Further boosting the bottom line was the lack of additional reserves set aside for bad loans. The company, like banks nationwide, bolstered its credit loss provisions during the pandemic, including $2.2 million in the second quarter of 2020. The decision not to include reserves in this quarter reflects forecasted economic conditions and continued stability in asset quality metrics, the company stated.
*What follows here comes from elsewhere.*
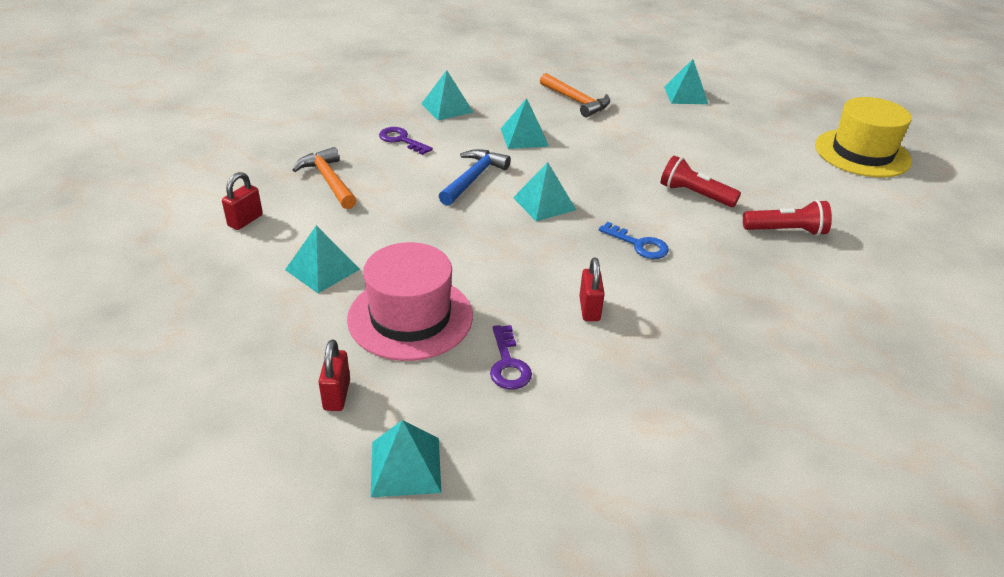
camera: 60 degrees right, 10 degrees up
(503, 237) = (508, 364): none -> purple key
Interest expenses declined 65.2% year over year to $4.1 million while noninterest expenses increased 15.9% in that time to $33.0 million. Noninterest expenses included $22.1 million in salaries and employee benefits – an increase of 13% year over year.

Total quarterly assets stood at $5.9 billion, a 0.4% increase over a year ago, including $4.3 billion in total loans. While total loans also remained relatively flat, commercial loans dipped by $50 million, including a net reduction in Paycheck Protection Loans, while residential real estate loans added $83 million thanks to a strong volume and a higher proportion of loans originated for portfolio, the company stated. 

Total deposits reached $4.7 billion, a 15.2% year-over-year increase, driven by increases in noninterest bearing demand deposits, NOW accounts, and money market accounts.

“Washington Trust reported solid second quarter results, with strong performances across key business lines,” Edward O. Handy III, chairman and CEO, said in a statement. “As the economic recovery continues, we have seen a revival of commercial lending activity.”